Most previous studies that have played pitch against timbre cues have focused on discrimination of F0 and spectral shape (Allen & Oxenham, 2014) or have used similarity ratings and multidimensional scaling to characterize the pitch and timbre space (Kong, Mullangi, Marozeau, & Epstein, 2011; Marozeau & de Cheveigné, 2007; Marozeau et al., 2003). Listeners in these studies were typically asked to compare short, simple stimuli (e.g., single notes), which may overestimate sensitivity to pitch or timbre cues relative to longer exemplars of running music or speech, as is encountered in everyday listening. In a melodic contour identification (MCI) task (Galvin, Fu, & Nogaki, 2007; Galvin, Qian-Jie, & Shannon, 2009), listeners must attend to changes in pitch direction over several notes, rather than focus on pitch differences only between two notes. In sentence recognition, listeners attend to the sequence of words strung together, rather than focusing only on differences in spectral and temporal envelopes associated with single phonemes. Thus, discrimination between relatively short stimuli may not predict listeners’ ability to use pitch or timbre cues over a longer period as occurs in everyday listening (e.g., a piece of music, running speech). As speech perception tasks become more difficult (e.g., under conditions of noise, spectral-temporal degradation), musicians may also exhibit some advantage over nonmusicians (Fuller, Galvin, Maat, et al., 2014; Fuller, Galvin, Free, & Başkent, 2014; Kraus & Chandrasekaran, 2010; Parbery-Clark et al., 2009; Schön et al., 2004).

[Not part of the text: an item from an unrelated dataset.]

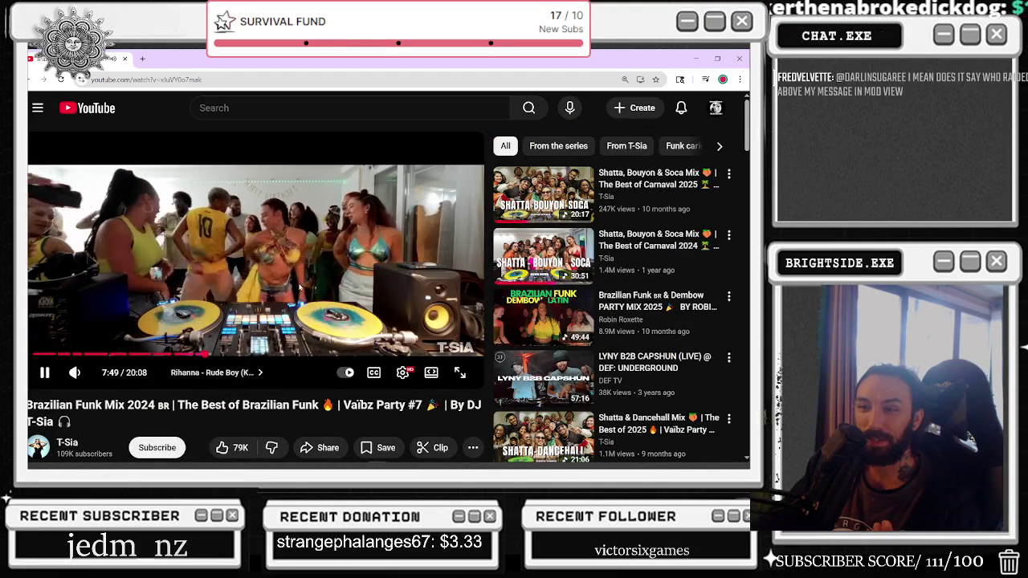
{"action": "key", "text": "space"}
{"action": "left_click", "coordinate": [460, 372]}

Crew et al. (2015) introduced the Sung Speech Corpus as a tool with which to measure MCI and sentence recognition while manipulating the pitch and timbre cues within either task. For example, MCI can be measured using a single word (fixed timbre) or different words (mixed timbre). Similarly, sentence recognition can be measured using a single F0 across words (fixed pitch) or different F0s across words (mixed pitch). With adult normal-hearing (NH) listeners, Crew et al. (2015) found a musician advantage for MCI performance but not for sentence recognition. Different from musicians, MCI performance for nonmusicians was significantly poorer in the mixed timbre condition, suggesting greater difficulty in extracting pitch information from dynamically changing spectral envelopes.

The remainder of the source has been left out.